20 May 2010 | Marco Barreno · Blaine Nelson · Anthony D. Joseph · J.D. Tygar
This paper presents a taxonomy of attacks against machine learning systems and discusses how these attacks influence the costs for both attackers and defenders. The authors analyze the security of machine learning systems in adversarial environments, where attackers can exploit the adaptive nature of these systems to cause errors in classification. They propose a framework for evaluating secure learning, which includes identifying different classes of attacks, analyzing the resilience of existing systems, and investigating potential defenses.
The paper categorizes attacks into three dimensions: influence (causative vs. exploratory), security violation (integrity vs. availability), and specificity (targeted vs. indiscriminate). These dimensions define eight distinct classes of attacks on machine learning systems. The authors illustrate their taxonomy by analyzing attacks against the SpamBayes spam filter and discuss how their framework can be used to develop more robust secure learning systems.
The paper also discusses practical considerations for attacks, such as the need for valid executables, spoofing normal behavior, and the challenges of generating attack traffic that appears statistically identical to benign traffic. The authors propose various defense strategies, including feature selection, obfuscation of spam-indicating words, and cost-sensitive classification. They also discuss the importance of ensuring that learners use features related to the intrusion itself and the need to balance hypothesis complexity with the capacity to generalize.

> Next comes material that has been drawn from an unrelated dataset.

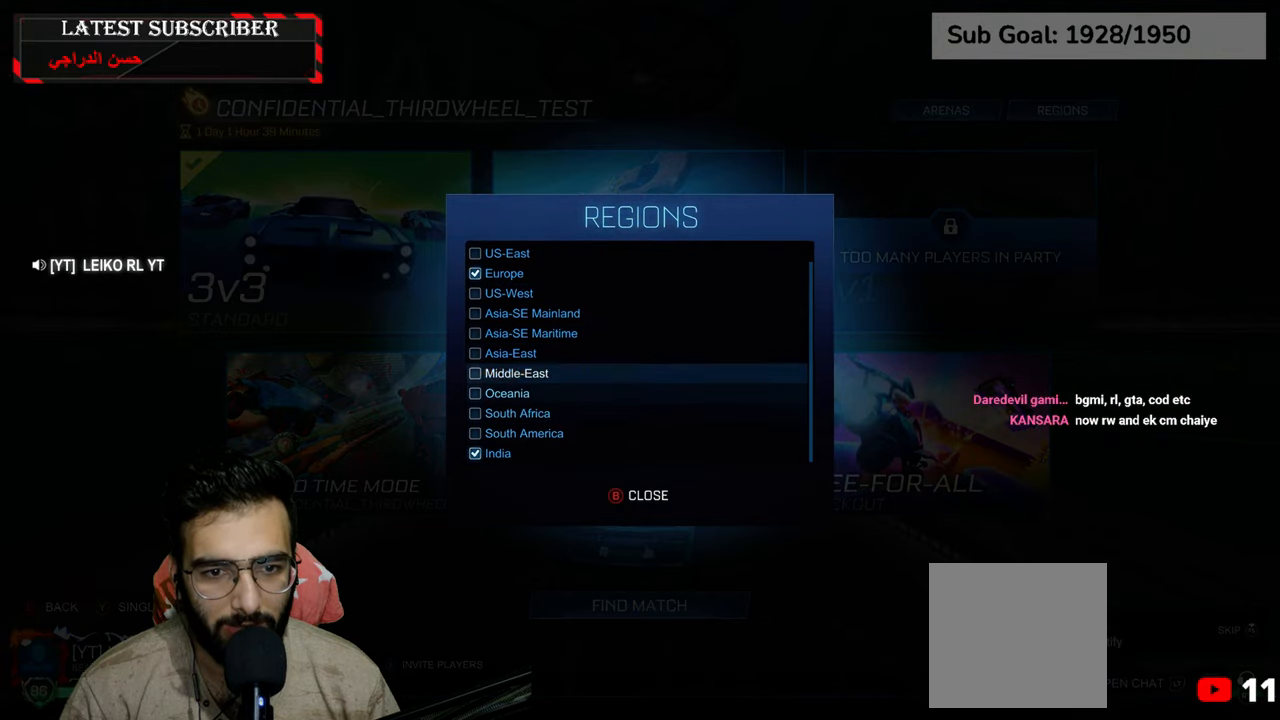
{"buttons": [], "left_stick": "center", "right_stick": "center", "events": [[100, "left_stick", "center"], [367, "left_stick", "up"], [500, "left_stick", "center"]]}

The paper concludes that the proposed framework provides a common language for thinking and writing about secure learning and offers a foundation for developing highly robust secure learning systems. It emphasizes the importance of understanding the interaction between attackers and defenders in adversarial environments and the need for continuous evaluation and improvement of machine learning systems in such settings.This paper presents a taxonomy of attacks against machine learning systems and discusses how these attacks influence the costs for both attackers and defenders. The authors analyze the security of machine learning systems in adversarial environments, where attackers can exploit the adaptive nature of these systems to cause errors in classification. They propose a framework for evaluating secure learning, which includes identifying different classes of attacks, analyzing the resilience of existing systems, and investigating potential defenses.

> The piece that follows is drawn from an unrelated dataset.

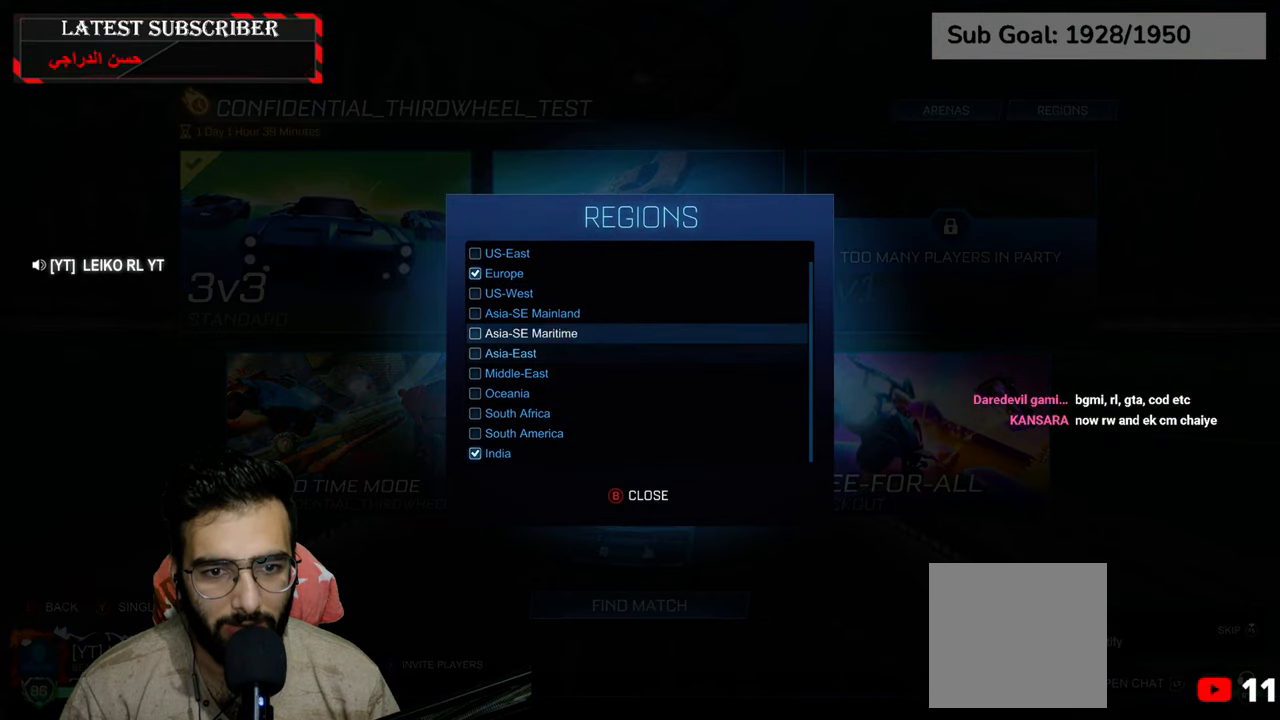
{"buttons": [], "left_stick": "center", "right_stick": "center", "events": [[17, "A", "down"], [117, "A", "up"], [200, "left_stick", "down"], [317, "left_stick", "center"], [400, "B", "down"], [500, "B", "up"]]}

The paper categorizes attacks into three dimensions: influence (causative vs. exploratory), security violation (integrity vs. availability), and specificity (targeted vs. indiscriminate). These dimensions define eight distinct classes of attacks on machine learning systems. The authors illustrate their taxonomy by analyzing attacks against the SpamBayes spam filter and discuss how their framework can be used to develop more robust secure learning systems.
The paper also discusses practical considerations for attacks, such as the need for valid executables, spoofing normal behavior, and the challenges of generating attack traffic that appears statistically identical to benign traffic. The authors propose various defense strategies, including feature selection, obfuscation of spam-indicating words, and cost-sensitive classification. They also discuss the importance of ensuring that learners use features related to the intrusion itself and the need to balance hypothesis complexity with the capacity to generalize.
The paper concludes that the proposed framework provides a common language for thinking and writing about secure learning and offers a foundation for developing highly robust secure learning systems. It emphasizes the importance of understanding the interaction between attackers and defenders in adversarial environments and the need for continuous evaluation and improvement of machine learning systems in such settings.